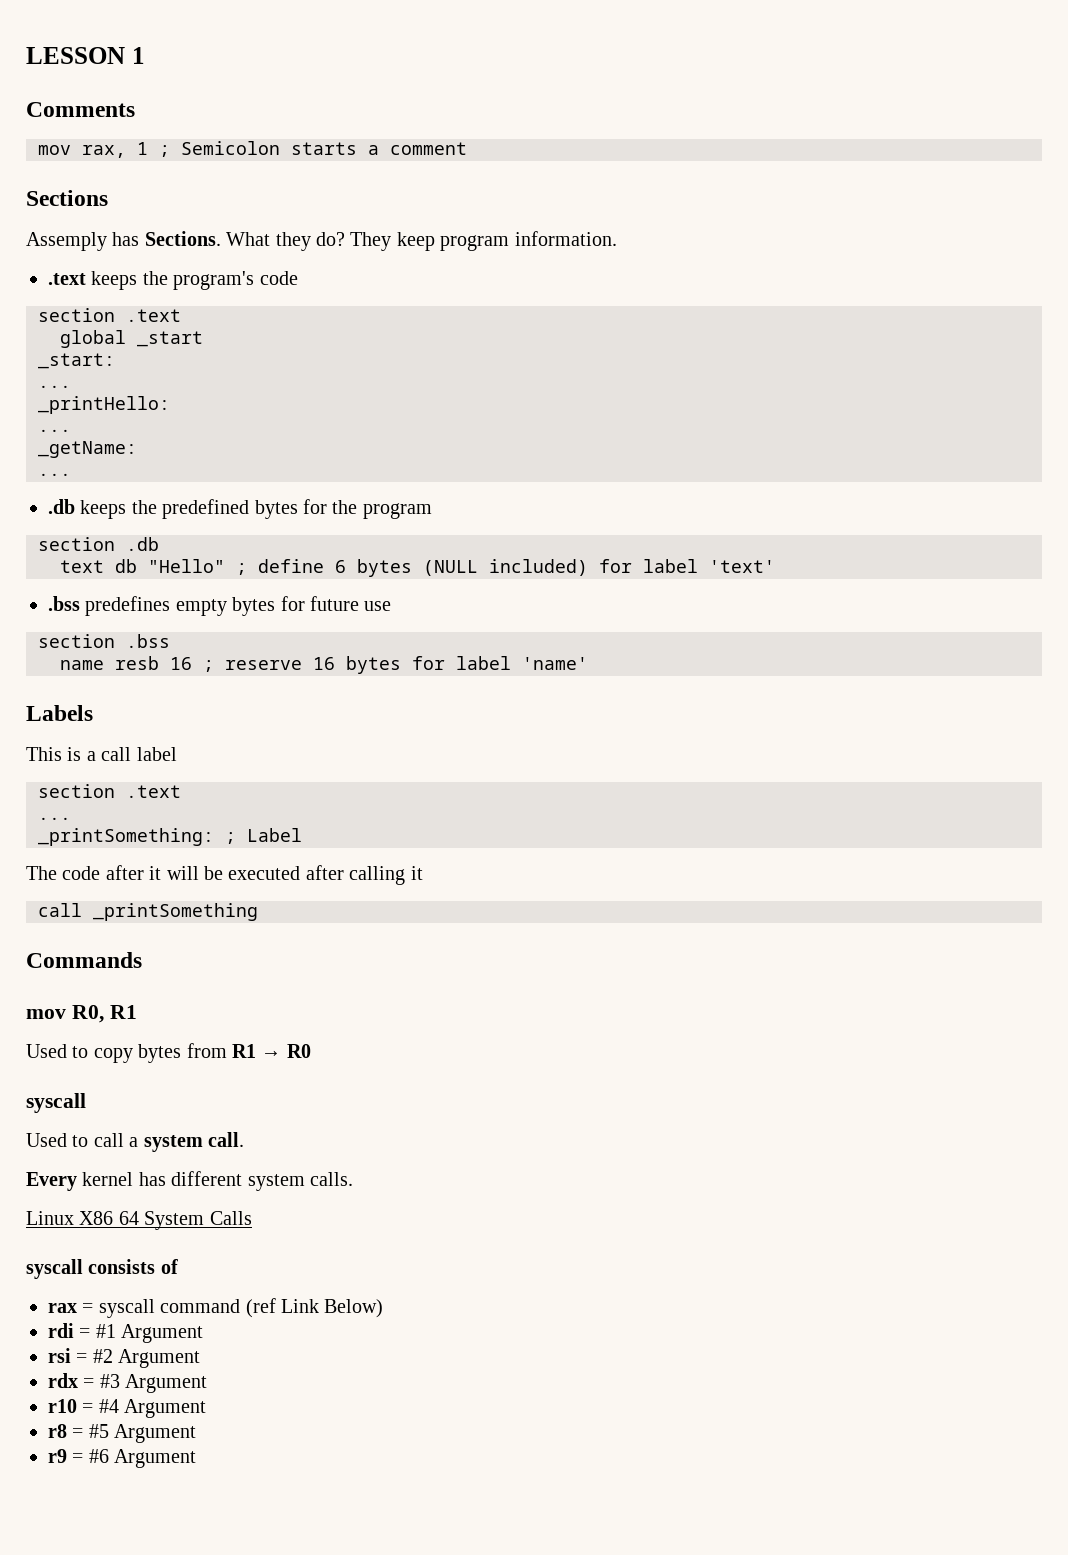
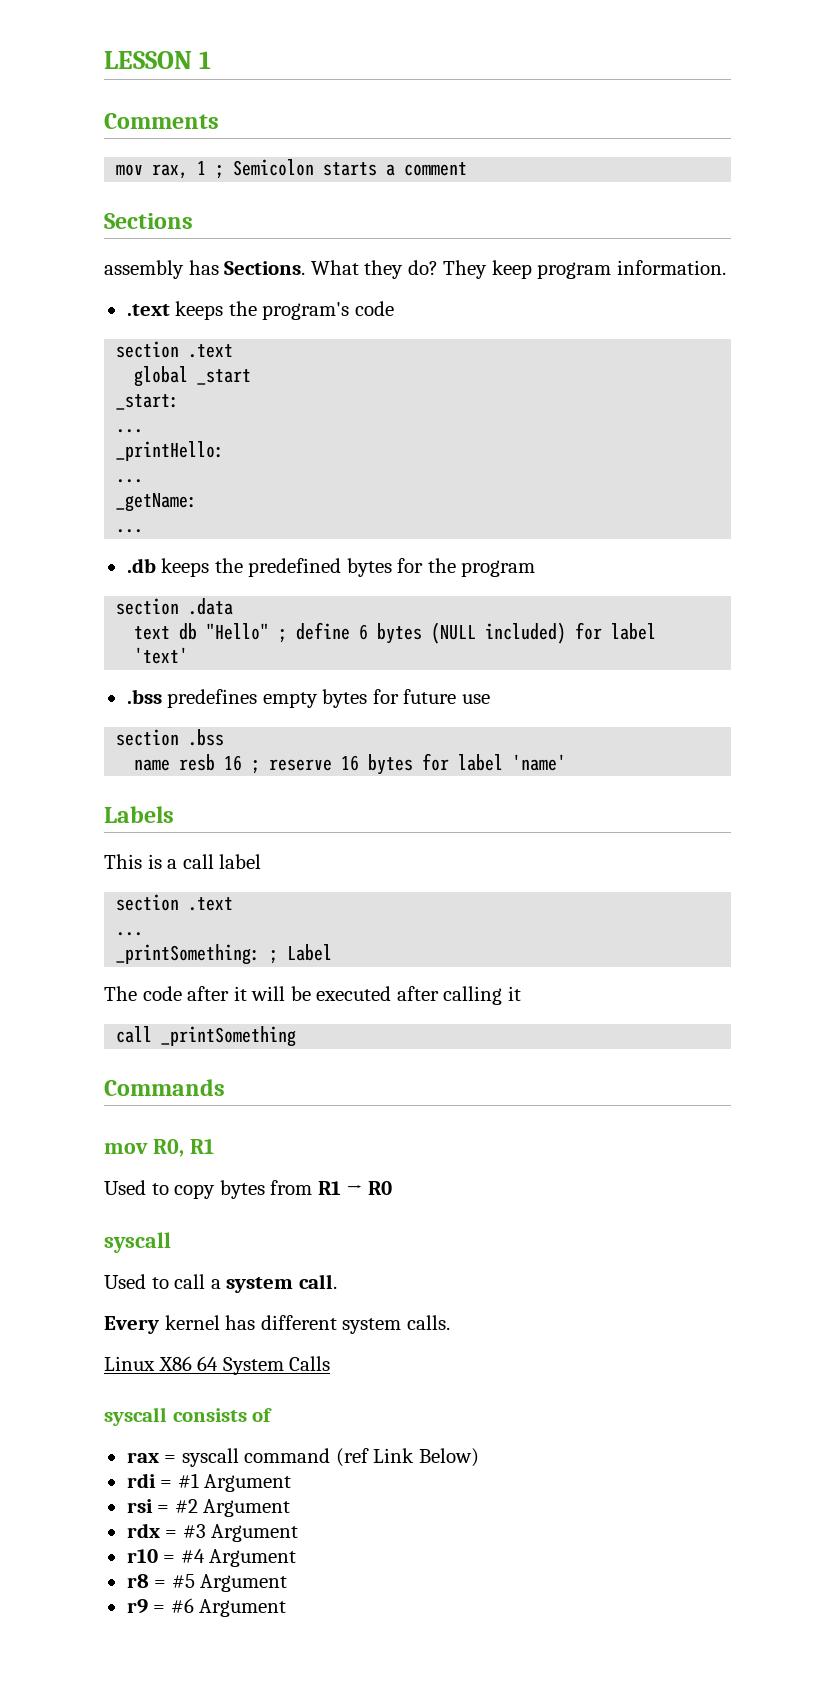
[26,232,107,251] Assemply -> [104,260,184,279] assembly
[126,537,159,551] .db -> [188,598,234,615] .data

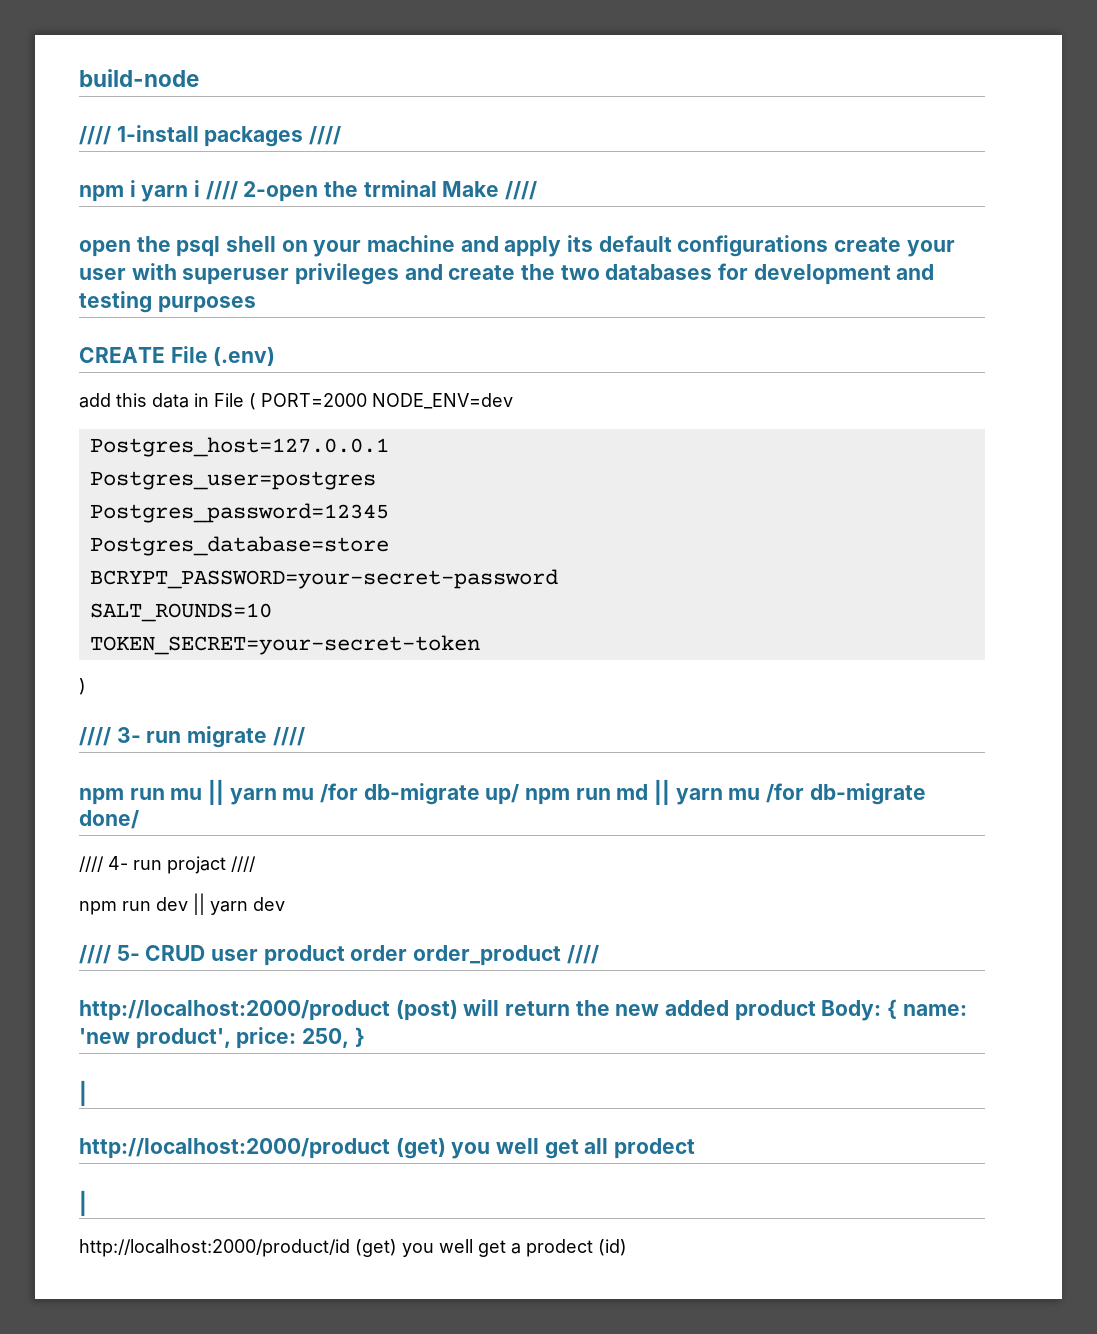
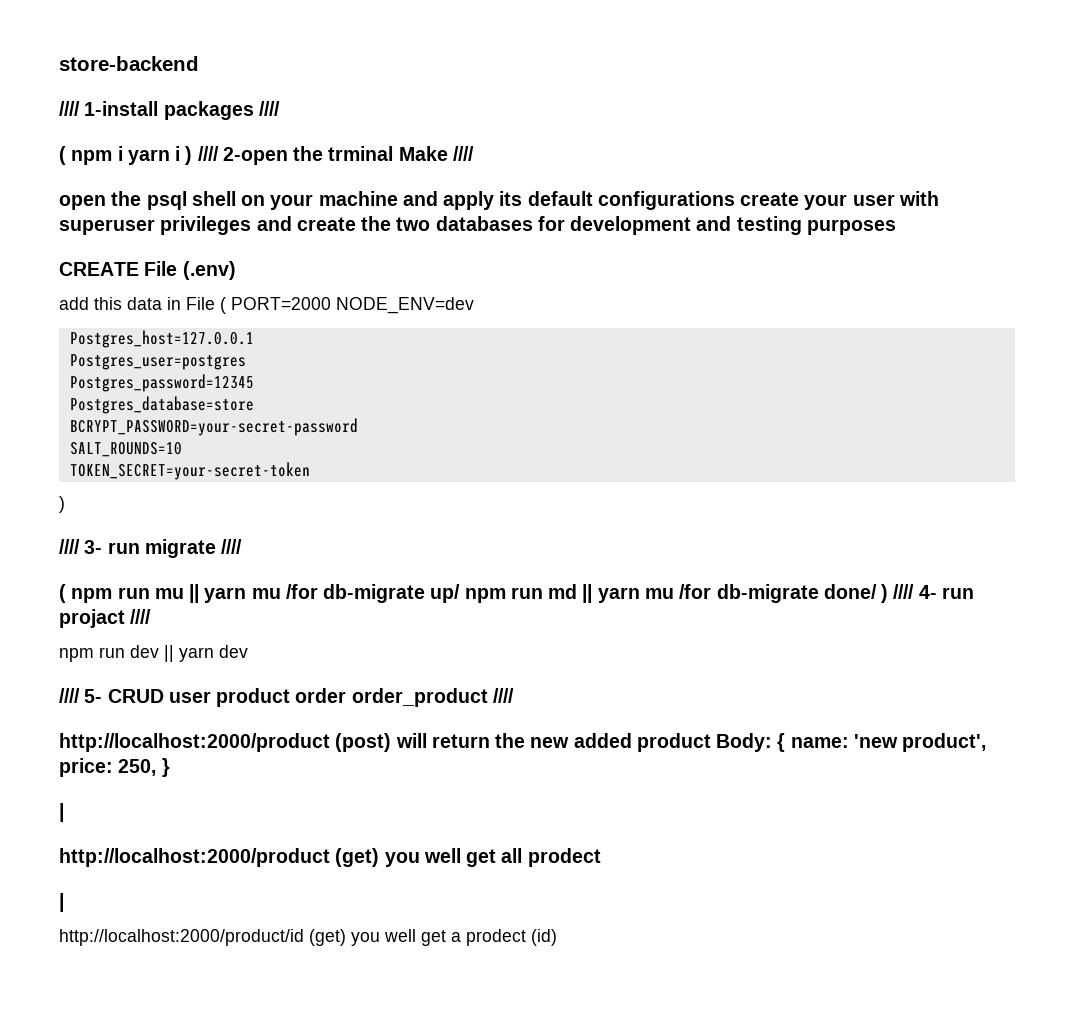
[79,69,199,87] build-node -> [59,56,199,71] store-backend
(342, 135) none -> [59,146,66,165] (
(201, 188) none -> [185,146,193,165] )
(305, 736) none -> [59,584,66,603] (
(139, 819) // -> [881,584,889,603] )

+ + + + + + +

- _WHAT YOU SHOULD DO_:
Copy the material verbatim. The pictures are not part of the copy.

- _SOLUTION TO THIS EXERCISE_:
[26,232,107,251] Assemply -> [104,260,184,279] assembly
[126,537,159,551] .db -> [188,598,234,615] .data

[79,69,199,87] build-node -> [59,56,199,71] store-backend
(342, 135) none -> [59,146,66,165] (
(201, 188) none -> [185,146,193,165] )
(305, 736) none -> [59,584,66,603] (
(139, 819) // -> [881,584,889,603] )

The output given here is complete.